Minas Gerais

MACHISMO

Música e vida real: quando o verso virou agressão

Leia depoimentos de quem viveu na pele o que é cantado em músicas bem populares

Belo Horizonte |

Ouça o áudio:

Para psicóloga as música acaba sendo um reforço do machismo
Para psicóloga as música acaba sendo um reforço do machismo - Reprodução

Ai, que delícia ouvir um sertanejão no volume bem alto e dançar coladinha com alguém. Mas imagina se, por um passe de mágica, as músicas virassem realidade? Mulheres passaram por situações semelhantes a algumas letras e não foi tão bom assim. Confira algumas histórias.
 “Ciúme não, excesso de cuidado / Repara não se eu não sair do seu lado”
A assistente de coordenação de uma escola, Viviane Simões, viveu a música “Ciumento Eu” com seu primeiro namorado. O namoro acabou pelo excesso de ciúmes do rapaz, coisa que Henrique & Diego cantam como “excesso de cuidado”. E dizem mais: "Tem uma câmera no canto do seu quarto / Um gravador de som dentro do carro / E não me leve a mal se eu destravar seu celular com sua digital (...) É tudo por amor”, diz a música, que tem 23 milhões de visualizações no Youtube.
Tal qual a letra, o ex-namorado procurava vigiar Viviane de diversas formas. Ele chegou a mandar mensagens pelo seu perfil no Facebook e excluir pessoas de quem tivesse ciúmes. O auge foi uma crise em que ele esmurrou a porta do banheiro na casa dos pais de Viviane, querendo saber com quem ela falava ao telefone.
“Tá doido que eu vou fazer propaganda de você”
E quem não conhece a clássica “Propaganda”, de Jorge e Mateus? Jogue a primeira pedra se você não cantou a plenos pulmões “Tá doido que eu vou / Fazer propaganda de você / Isso não é medo de te perder, amor / É pavor, é pavor”. Quem viveu esses versos foi Neliane Macedo, mãe de três filhos e que acabou de sair do casamento. Seu ex-marido cantava a música para justificar o que falava dela aos amigos e parentes, de “burra” a outros xingamentos, durante 7 anos.
“Desde o momento que ele escutou essa música, sentava no sofá e dedicava a mim. E realmente era algo que ele vivia. Falava mal de mim para os amigos pra ‘ninguém crescer o olho’”, conta Neliane. A relação foi piorando e ela foi proibida de usar determinadas roupas, vivia só em casa e chegou a perder 12 quilos em três meses por tristeza, conta. 
A letra também marcou o mais triste capítulo e o fim do casamento. “Um dia antes ele estava sentado no sofá cantando essa música, todo bonitinho, e no outro dia simplesmente ateou fogo na casa com dois dos meus filhos dentro. E romantizou tudo aquilo, dizendo que foi por amor, quando a gente sabe que não é”, desabafa. 
Outras pedradas
As músicas que podem prejudicar as mulheres não param por aqui. O ciúme exagerado, a agressão e a ameaça para ter relação sexual estão em milhares de letras. A “Vidinha de Balada” de Henrique & Juliano, não se importa com a resposta da mulher: “Vai namorar comigo, sim”, manda. “A Mala É Falsa” de Felipe Araújo relata uma ameaça para ter sexo: “Agora vê se aprende a dar valor / Mata minha sede de fazer amor".
Um projeto feito por brasileiras reúne outras composições sertanejas, mas também sambas, rocks, bossas novas e funks que rebaixam a mulher. O site Música Machista Popular Brasileira mmpb.com.br mostra que machismo não tem tipo musical preferido. Na opinião do site, músicas como essa “deveriam incomodar muito mais”.      
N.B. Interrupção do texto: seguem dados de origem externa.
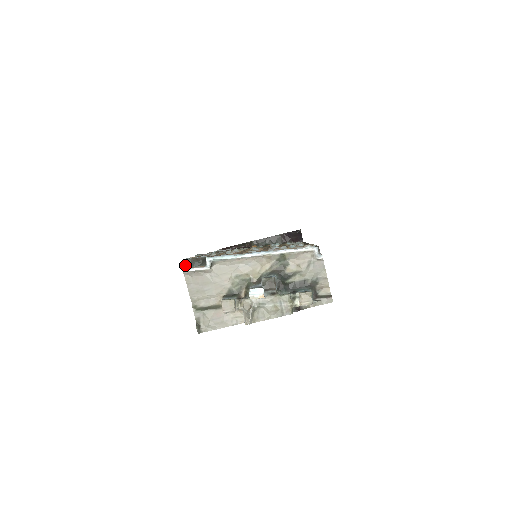
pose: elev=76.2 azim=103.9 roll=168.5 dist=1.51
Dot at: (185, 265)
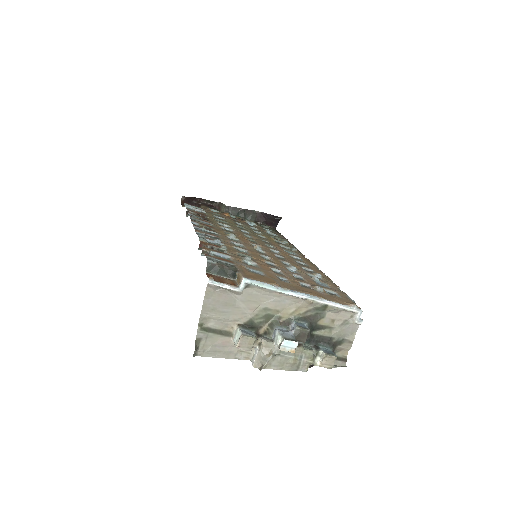
Dot at: (206, 268)
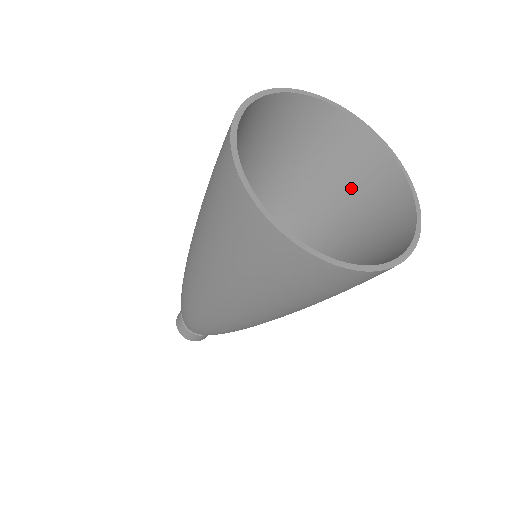
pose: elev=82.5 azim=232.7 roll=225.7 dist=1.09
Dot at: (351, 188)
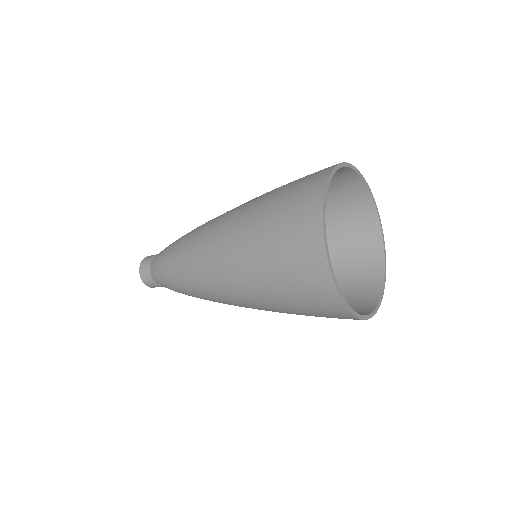
Dot at: (344, 270)
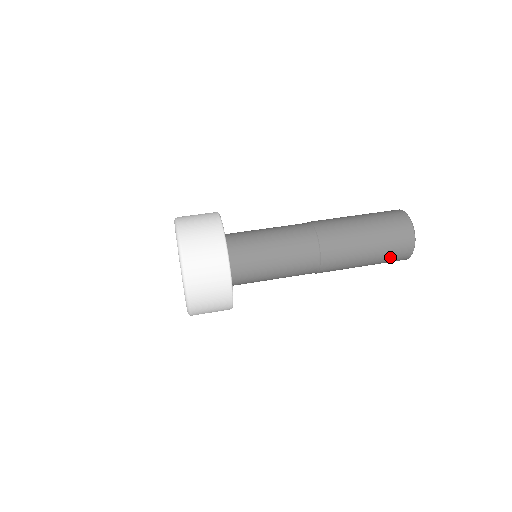
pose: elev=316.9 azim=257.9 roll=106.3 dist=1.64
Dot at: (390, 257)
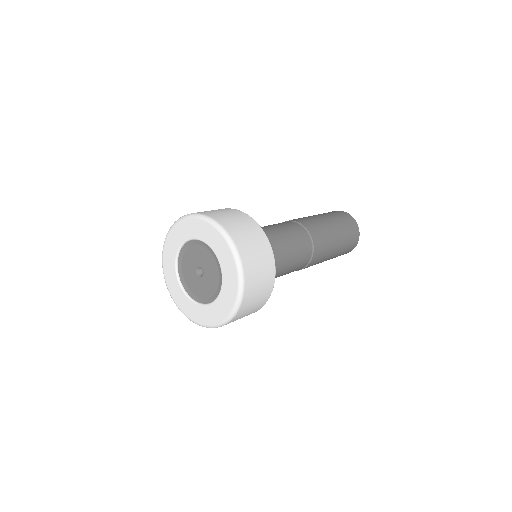
Dot at: (348, 230)
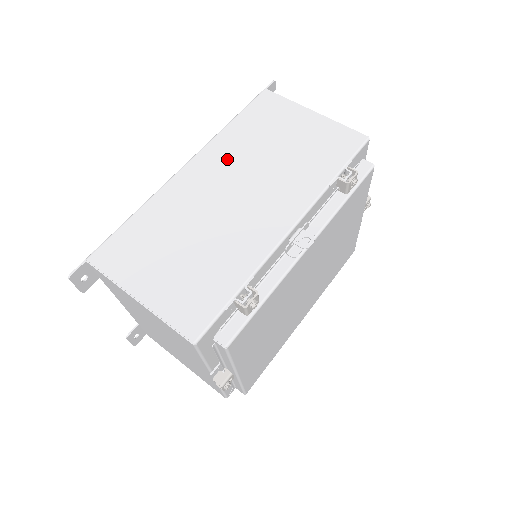
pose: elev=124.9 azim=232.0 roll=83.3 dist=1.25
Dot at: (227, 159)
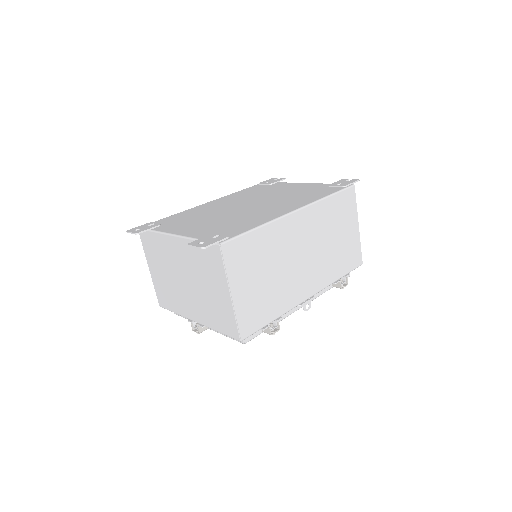
Dot at: (314, 226)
Violência contra mulher, não é o mundo que a gente quer!
Um terço das mulheres do planeta já foi violentada? O número é da Organização das Nações Unidas (ONU), que também levantou que 49 países não têm leis para impedir a agressão doméstica. Dia 25 de novembro foi o Dia Internacional pela Eliminação da Violência Contra a Mulher.    

Psicóloga analisa influência de músicas
A professora da Faculdade de Ciências Médicas Claudia Natividade opina que as músicas interferem sim nos relacionamentos amorosos. As atitudes humanas são construídas a partir do que aprendemos com o mundo e, para a psicóloga, as músicas funcionam como um incentivo, uma repetição da história que se quer. A música acaba sendo um reforço “bem-humorado” do machismo.
“O ritmo faz toda a diferença. Se a gente for ler a letra vai achar uma coisa abusiva, controladora. O ritmo faz com que a letra seja alegre, humorada, criando uma melhor entrada para esse tipo de mensagem na sociedade”, explica.